Ce document doit être conservé pendant au moins 5 ans et présenté en cas de contrôle vétérinaire ou administratif.
b) Traçabilité des produits
Si vous vendez votre miel, pollen ou cire, vous devez garantir une traçabilité complète depuis la ruche jusqu’au pot.
Notez les lots de récolte, les dates d’extraction et les numéros de lots correspondants.
Une gestion claire dès l’hiver évite les erreurs à la mise en pot au printemps.
4) Sécurité et responsabilité du rucher
Même en hiver, les ruches doivent rester installées de manière conforme :
- Le rucher doit être clôturé ou signalé pour éviter les intrusions accidentelles.
- Respectez les distances légales : 10 mètres des chemins publics (ou 20 à 100 m selon les arrêtés préfectoraux locaux).
- En cas d’installation sur un terrain tiers, conservez une autorisation écrite du propriétaire.
Pensez aussi à vérifier :
- votre assurance responsabilité civile apicole, souvent incluse dans l’adhésion à un syndicat,
- la stabilité des supports et abris, avant les tempêtes hivernales.
5) Mentions légales pour la vente du miel
Si vous commercialisez votre production, les pots de miel doivent comporter un étiquetage réglementaire.
Les mentions obligatoires sont :
- Dénomination du produit : “Miel”, “Miel de fleurs”, “Miel de châtaignier”, etc.
- Poids net
- Nom et adresse de l’apiculteur
- Numéro de lot (pour la traçabilité)
- Date de durabilité minimale (DDM) : souvent 2 ans après la mise en pot
- Origine géographique : “Origine France” ou “Mélange de miels originaires de l’UE / hors UE”
- Si vous vendez en circuit court, mentionnez aussi votre N° SIRET.
🧾 Une étiquette claire et complète inspire confiance et valorise votre miel auprès des consommateurs.
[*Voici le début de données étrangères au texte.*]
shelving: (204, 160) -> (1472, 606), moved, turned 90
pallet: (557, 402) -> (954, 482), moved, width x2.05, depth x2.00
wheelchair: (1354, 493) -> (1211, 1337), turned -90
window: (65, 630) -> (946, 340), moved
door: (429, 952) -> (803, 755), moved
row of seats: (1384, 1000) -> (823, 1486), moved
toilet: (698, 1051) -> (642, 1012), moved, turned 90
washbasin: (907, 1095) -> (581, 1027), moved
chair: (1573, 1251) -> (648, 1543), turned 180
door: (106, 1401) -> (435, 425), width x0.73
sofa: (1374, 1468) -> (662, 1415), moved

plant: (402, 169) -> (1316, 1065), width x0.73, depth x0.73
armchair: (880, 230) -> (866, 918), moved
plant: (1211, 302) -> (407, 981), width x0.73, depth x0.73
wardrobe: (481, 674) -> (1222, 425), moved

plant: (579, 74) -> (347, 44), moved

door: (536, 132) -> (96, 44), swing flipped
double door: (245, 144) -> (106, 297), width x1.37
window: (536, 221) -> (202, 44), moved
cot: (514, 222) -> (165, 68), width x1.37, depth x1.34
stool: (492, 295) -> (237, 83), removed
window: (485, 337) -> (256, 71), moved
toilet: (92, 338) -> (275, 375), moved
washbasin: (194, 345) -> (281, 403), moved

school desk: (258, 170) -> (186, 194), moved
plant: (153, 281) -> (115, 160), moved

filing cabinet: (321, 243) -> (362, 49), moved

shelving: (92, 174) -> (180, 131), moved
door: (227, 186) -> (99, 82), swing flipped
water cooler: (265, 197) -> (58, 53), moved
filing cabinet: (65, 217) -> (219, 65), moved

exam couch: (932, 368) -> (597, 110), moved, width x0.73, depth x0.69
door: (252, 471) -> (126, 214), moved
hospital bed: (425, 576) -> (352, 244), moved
6) Préparer sereinement la saison suivante
L’hiver est le bon moment pour :
- Archiver les documents réglementaires (déclarations, carnets sanitaires, reçus).
- Vérifier la conformité du local d’extraction (hygiène, stockage).
- Renouveler les inscriptions syndicales ou sanitaires.
L’hiver est le moment idéal pour l’apiculteur de préparer sa prochaine saison : faire le bilan de son cheptel, planifier ses divisions, noter ses besoins en matériel et ses projets pour les ruches à venir.
Un apiculteur bien organisé en hiver gagne un temps précieux au printemps.
En résumé
L’hiver n’est pas seulement une trêve apicole : c’est une période de mise en conformité administrative et sanitaire.
Déclaration des ruches, marquage, sécurité, étiquetage… Ces démarches garantissent la transparence, la traçabilité et la crédibilité de votre production.
✅ Un apiculteur en règle, c’est un apiculteur serein – et des colonies prêtes à redémarrer la saison sans souci.